Begitu pula halnya dengan obat. Di tengah kompetisi industri farmasi, para dokter harus bijak dalam meresepkan obat untuk pasiennya, dengan memperhatikan khasiat dan biaya obat itu sendiri.

“Namanya bisnis, pasti berupaya agar dagangannya laris. Ada obat-obat yang bagus tapi mahal sekali. Padahal ada obat-obat lain yang juga tidak kalah bagusnya dengan harga yang lebih terjangkau. Hasilnya pun tidak jauh berbeda, jadi kenapa yang mahal harus dipakai? Kalau BPJS bangkrut gara-gara pakai obat mahal itu, ya jangan lah. Kita harus berpikir logis,” tuturnya.

Ia mencontohkan, terapi utama kanker payudara adalah operasi.
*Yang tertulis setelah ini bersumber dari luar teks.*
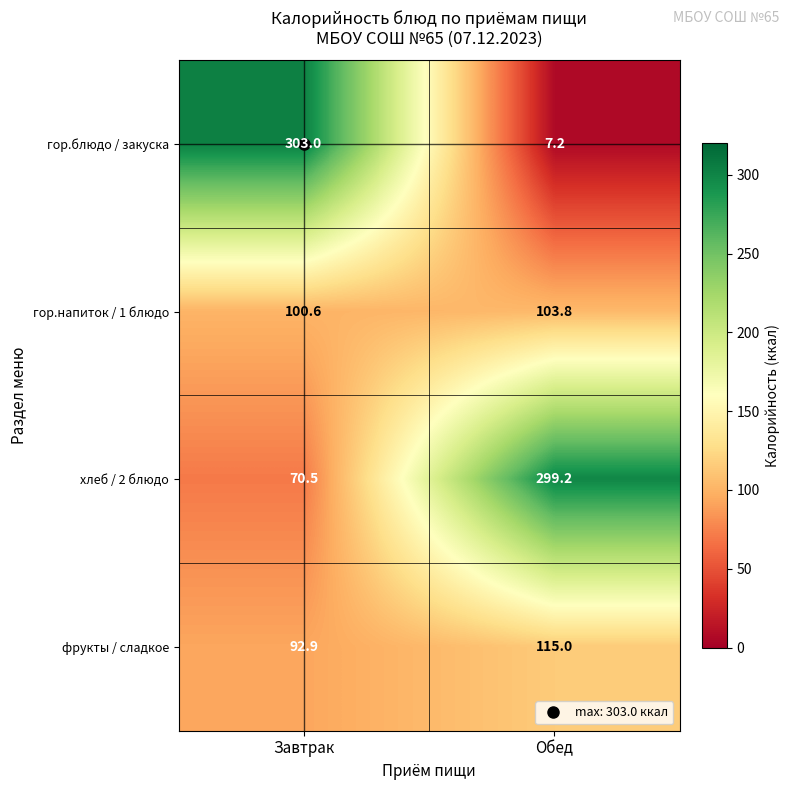

Which category has the lowest value across all series?

Обед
Tindakan operasi tersebut harus segera dilakukan pada stadium dini. Terapi yang lain seperti radiasi atau kemoterapi itu sebagai terapi tambahan. Sekarang kemoterapi bermacam-macam, ada first line kemoterapi, second line, hingga third line.
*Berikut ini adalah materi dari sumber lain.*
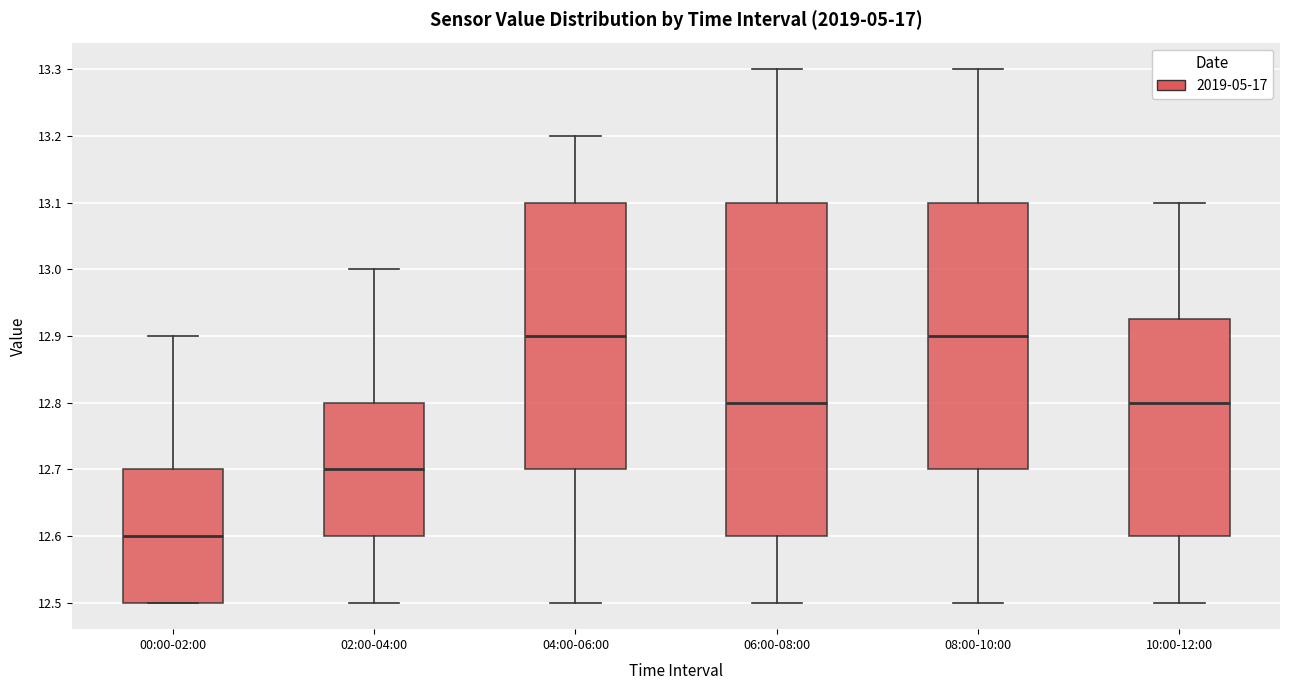

Reading left to right, transcribe this box plot: for each box, give where its median line is, the range the box spans, and where its two whiskers end, as read against the y-axis. The values are not printed on the chart, so give them approximately, as read against the axis.

00:00-02:00: median 12.60, box 12.50 to 12.70, whiskers 12.50 to 12.90
02:00-04:00: median 12.70, box 12.60 to 12.80, whiskers 12.50 to 13.00
04:00-06:00: median 12.90, box 12.70 to 13.10, whiskers 12.50 to 13.20
06:00-08:00: median 12.80, box 12.60 to 13.10, whiskers 12.50 to 13.30
08:00-10:00: median 12.90, box 12.70 to 13.10, whiskers 12.50 to 13.30
10:00-12:00: median 12.80, box 12.60 to 12.93, whiskers 12.50 to 13.10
“Kalau kemampuan BPJS hanya bisa membayar hanya pada sampai second line atau first line, hasilnya tidak kalah baik. Saya kira mau nggak mau harus memperhatikan kemampuan finansialnya. BPJS Kesehatan harus menentukan target kemampuannya untuk melayani. Asuransi kesehatan dimana-mana begitu kok. Jadi memang kita inginkan pelayanan terbaik tapi harus sesuai dengan kemampuan kita. Nggak bisa di luar kemampuan kita paksakan,” tegasnya.

Menutup perbincangan hari itu, tak lupa Prof. Muchlis mengingatkan bahwa setiap dokter mengemban amanah besar lewat sumpah profesi yang diucapkannya. Nilai-nilai yang diemban profesi kedokteran seyogyanya harus tetap dipegang teguh dan wajib dipenuhi setiap dokter dalam memberikan pelayanan kepada pasien tanpa pandang bulu.

“Saat ini mungkin karena pengaruh situasi, dan berbagai macam ilmu dan teknologi, termasuk keinginan untuk mendapatkan income sebanyak-banyaknya, value yang tadinya dijunjung tinggi oleh dokter itu, kini belum tentu begitu. Padahal sebenarnya bukan begitu. Tujuan seorang dokter harus melayani, mengobati pasien dengan sebaik-baiknya. Memang nggak terlepas dari imbalannya ya, tapi jangan sampai di luar batas. Sebisa mungkin kualitas pelayanan dipertahankan, efektif dan efisen juga tetap diperhatikan,” ucapnya.